Whenever an image turns up, omit it and return the remaining data exactly.

> _Dataset entries_
* * * * *
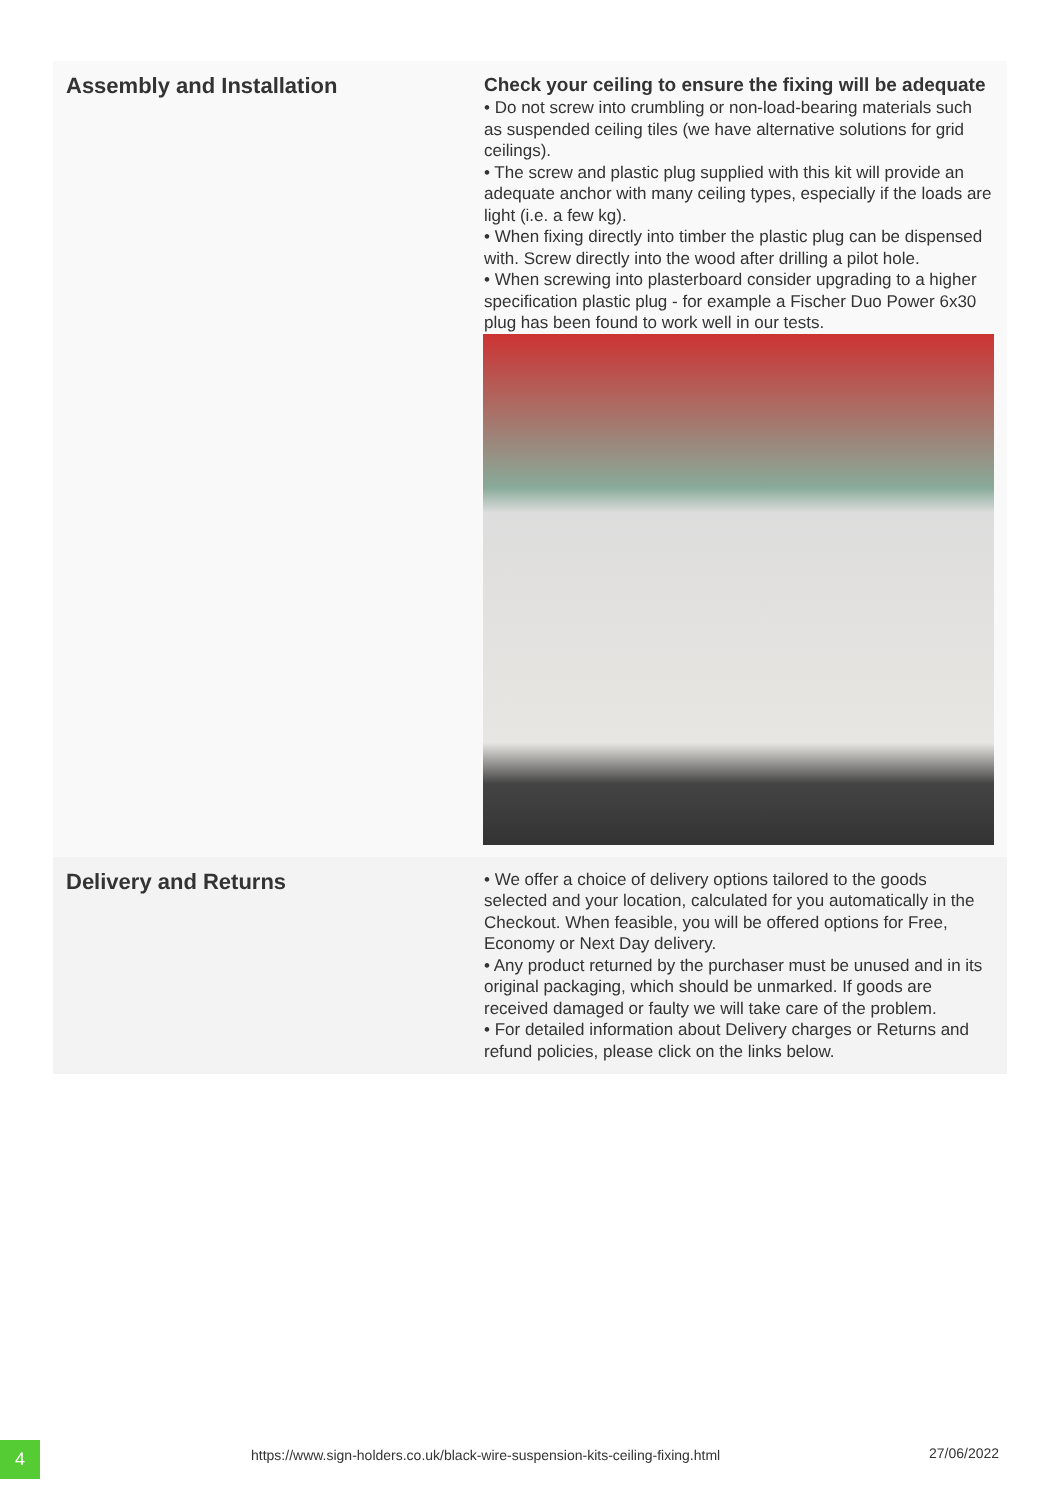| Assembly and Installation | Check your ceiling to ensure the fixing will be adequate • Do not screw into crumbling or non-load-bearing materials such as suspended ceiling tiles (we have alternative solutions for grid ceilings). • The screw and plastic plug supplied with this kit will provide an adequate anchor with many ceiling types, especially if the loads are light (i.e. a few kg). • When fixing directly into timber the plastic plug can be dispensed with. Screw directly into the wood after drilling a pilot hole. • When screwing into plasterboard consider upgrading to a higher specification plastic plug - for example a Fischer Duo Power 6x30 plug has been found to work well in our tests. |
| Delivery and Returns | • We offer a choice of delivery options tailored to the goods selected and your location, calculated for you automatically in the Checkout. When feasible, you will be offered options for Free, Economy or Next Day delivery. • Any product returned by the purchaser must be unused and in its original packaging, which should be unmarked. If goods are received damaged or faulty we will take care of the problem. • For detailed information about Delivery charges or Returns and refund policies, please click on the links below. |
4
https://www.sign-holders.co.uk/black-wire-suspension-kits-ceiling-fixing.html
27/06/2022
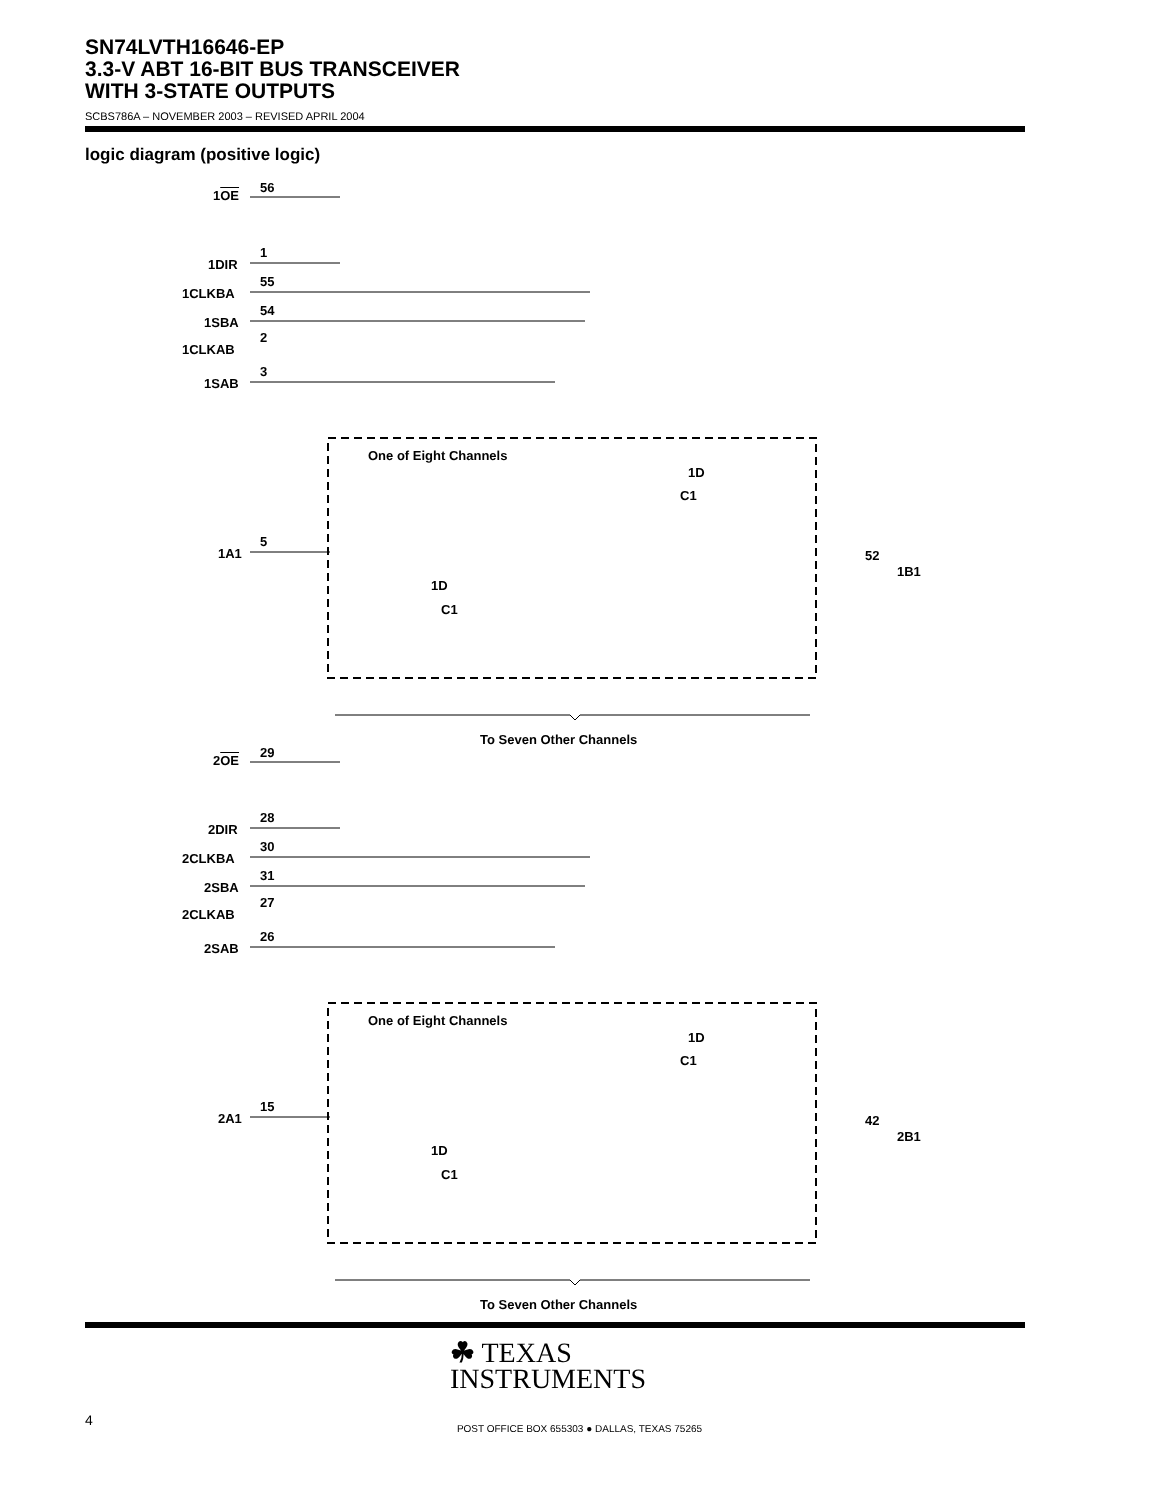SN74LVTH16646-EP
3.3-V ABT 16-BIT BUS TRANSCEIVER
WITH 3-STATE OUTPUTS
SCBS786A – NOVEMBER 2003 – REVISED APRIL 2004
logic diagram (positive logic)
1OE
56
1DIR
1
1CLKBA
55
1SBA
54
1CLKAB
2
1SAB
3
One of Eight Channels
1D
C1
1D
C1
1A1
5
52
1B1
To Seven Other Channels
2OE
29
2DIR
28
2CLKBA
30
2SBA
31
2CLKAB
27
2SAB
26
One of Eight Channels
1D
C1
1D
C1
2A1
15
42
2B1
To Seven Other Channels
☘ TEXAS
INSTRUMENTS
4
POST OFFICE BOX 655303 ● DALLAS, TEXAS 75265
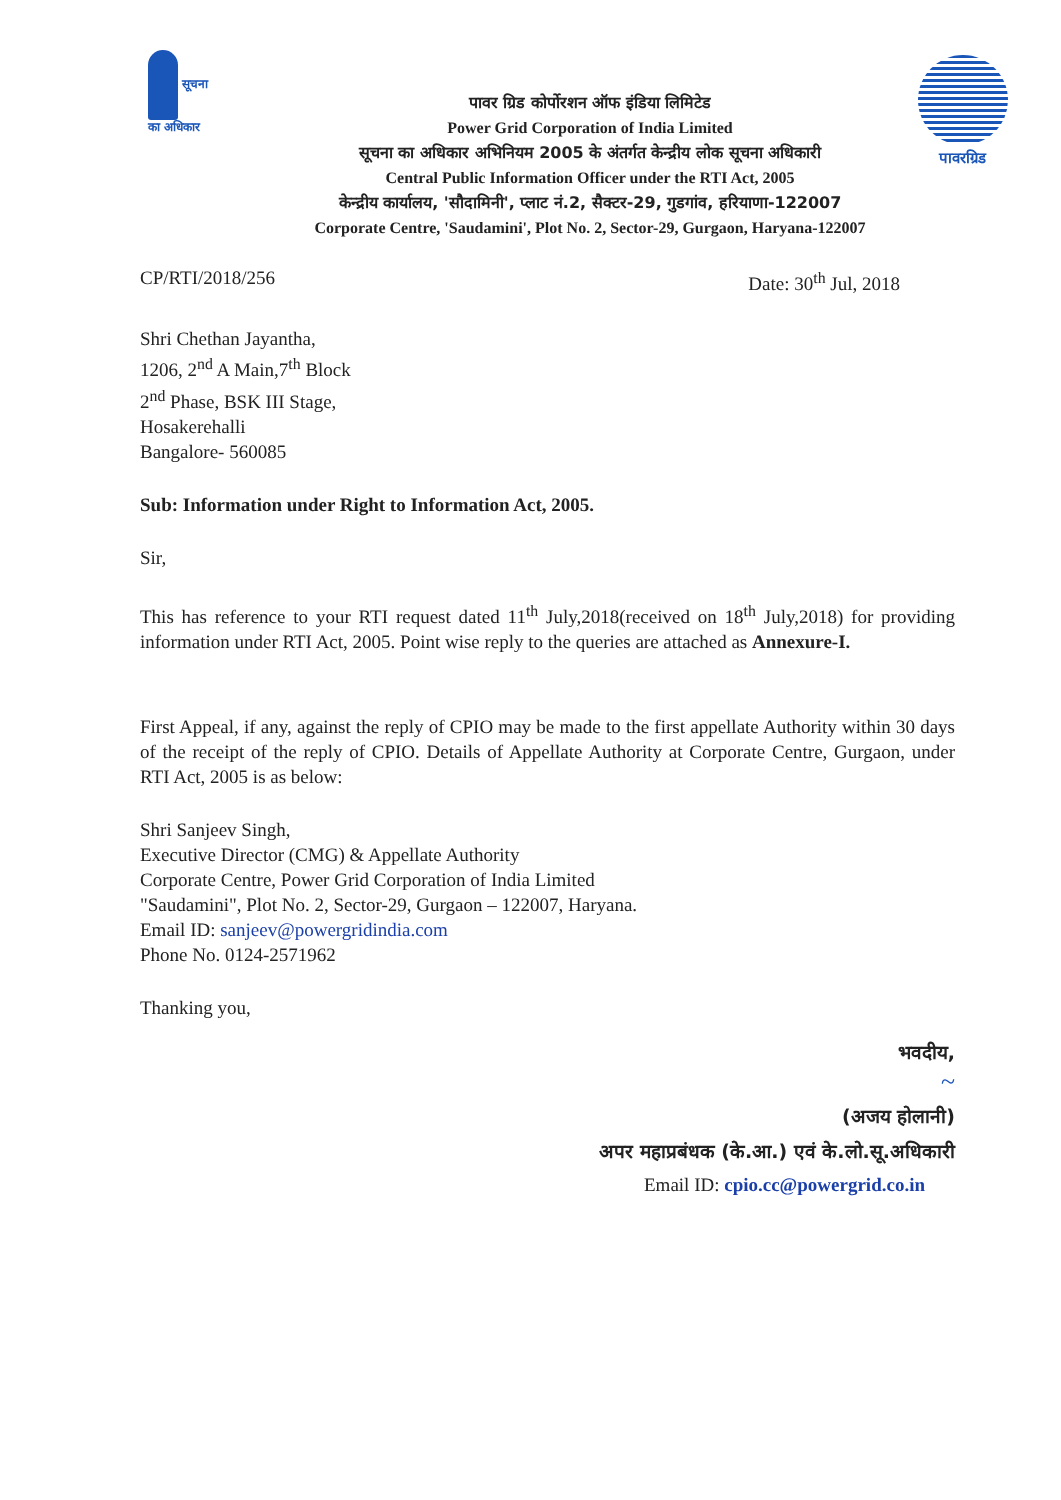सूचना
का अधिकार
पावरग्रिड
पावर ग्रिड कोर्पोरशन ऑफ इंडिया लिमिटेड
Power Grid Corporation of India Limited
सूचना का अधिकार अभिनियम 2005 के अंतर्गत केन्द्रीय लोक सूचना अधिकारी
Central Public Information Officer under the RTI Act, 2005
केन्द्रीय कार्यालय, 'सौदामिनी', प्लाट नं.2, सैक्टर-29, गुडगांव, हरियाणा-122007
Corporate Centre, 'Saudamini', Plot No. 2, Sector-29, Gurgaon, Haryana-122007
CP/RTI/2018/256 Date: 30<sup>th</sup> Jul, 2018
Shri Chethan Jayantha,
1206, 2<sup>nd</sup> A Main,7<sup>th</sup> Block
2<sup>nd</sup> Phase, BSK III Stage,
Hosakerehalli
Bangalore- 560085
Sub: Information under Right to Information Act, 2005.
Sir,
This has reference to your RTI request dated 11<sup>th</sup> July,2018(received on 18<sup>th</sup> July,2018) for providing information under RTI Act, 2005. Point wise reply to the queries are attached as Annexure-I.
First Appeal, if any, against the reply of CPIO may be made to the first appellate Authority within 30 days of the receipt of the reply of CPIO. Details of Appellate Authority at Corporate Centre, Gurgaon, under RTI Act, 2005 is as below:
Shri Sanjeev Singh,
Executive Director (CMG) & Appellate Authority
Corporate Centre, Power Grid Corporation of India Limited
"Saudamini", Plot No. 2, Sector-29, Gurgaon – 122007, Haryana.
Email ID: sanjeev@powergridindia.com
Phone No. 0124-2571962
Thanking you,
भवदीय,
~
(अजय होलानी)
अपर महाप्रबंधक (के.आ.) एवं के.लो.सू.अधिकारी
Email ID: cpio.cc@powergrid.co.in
* * * * *
> _Result for this task_
| Assembly and Installation | Check your ceiling to ensure the fixing will be adequate • Do not screw into crumbling or non-load-bearing materials such as suspended ceiling tiles (we have alternative solutions for grid ceilings). • The screw and plastic plug supplied with this kit will provide an adequate anchor with many ceiling types, especially if the loads are light (i.e. a few kg). • When fixing directly into timber the plastic plug can be dispensed with. Screw directly into the wood after drilling a pilot hole. • When screwing into plasterboard consider upgrading to a higher specification plastic plug - for example a Fischer Duo Power 6x30 plug has been found to work well in our tests. |
| Delivery and Returns | • We offer a choice of delivery options tailored to the goods selected and your location, calculated for you automatically in the Checkout. When feasible, you will be offered options for Free, Economy or Next Day delivery. • Any product returned by the purchaser must be unused and in its original packaging, which should be unmarked. If goods are received damaged or faulty we will take care of the problem. • For detailed information about Delivery charges or Returns and refund policies, please click on the links below. |
4
https://www.sign-holders.co.uk/black-wire-suspension-kits-ceiling-fixing.html
27/06/2022
SN74LVTH16646-EP
3.3-V ABT 16-BIT BUS TRANSCEIVER
WITH 3-STATE OUTPUTS
SCBS786A – NOVEMBER 2003 – REVISED APRIL 2004
logic diagram (positive logic)
1OE
56
1DIR
1
1CLKBA
55
1SBA
54
1CLKAB
2
1SAB
3
One of Eight Channels
1D
C1
1D
C1
1A1
5
52
1B1
To Seven Other Channels
2OE
29
2DIR
28
2CLKBA
30
2SBA
31
2CLKAB
27
2SAB
26
One of Eight Channels
1D
C1
1D
C1
2A1
15
42
2B1
To Seven Other Channels
☘ TEXAS
INSTRUMENTS
4
POST OFFICE BOX 655303 ● DALLAS, TEXAS 75265
सूचना
का अधिकार
पावरग्रिड
पावर ग्रिड कोर्पोरशन ऑफ इंडिया लिमिटेड
Power Grid Corporation of India Limited
सूचना का अधिकार अभिनियम 2005 के अंतर्गत केन्द्रीय लोक सूचना अधिकारी
Central Public Information Officer under the RTI Act, 2005
केन्द्रीय कार्यालय, 'सौदामिनी', प्लाट नं.2, सैक्टर-29, गुडगांव, हरियाणा-122007
Corporate Centre, 'Saudamini', Plot No. 2, Sector-29, Gurgaon, Haryana-122007
CP/RTI/2018/256 Date: 30<sup>th</sup> Jul, 2018
Shri Chethan Jayantha,
1206, 2<sup>nd</sup> A Main,7<sup>th</sup> Block
2<sup>nd</sup> Phase, BSK III Stage,
Hosakerehalli
Bangalore- 560085
Sub: Information under Right to Information Act, 2005.
Sir,
This has reference to your RTI request dated 11<sup>th</sup> July,2018(received on 18<sup>th</sup> July,2018) for providing information under RTI Act, 2005. Point wise reply to the queries are attached as Annexure-I.
First Appeal, if any, against the reply of CPIO may be made to the first appellate Authority within 30 days of the receipt of the reply of CPIO. Details of Appellate Authority at Corporate Centre, Gurgaon, under RTI Act, 2005 is as below:
Shri Sanjeev Singh,
Executive Director (CMG) & Appellate Authority
Corporate Centre, Power Grid Corporation of India Limited
"Saudamini", Plot No. 2, Sector-29, Gurgaon – 122007, Haryana.
Email ID: sanjeev@powergridindia.com
Phone No. 0124-2571962
Thanking you,
भवदीय,
~
(अजय होलानी)
अपर महाप्रबंधक (के.आ.) एवं के.लो.सू.अधिकारी
Email ID: cpio.cc@powergrid.co.in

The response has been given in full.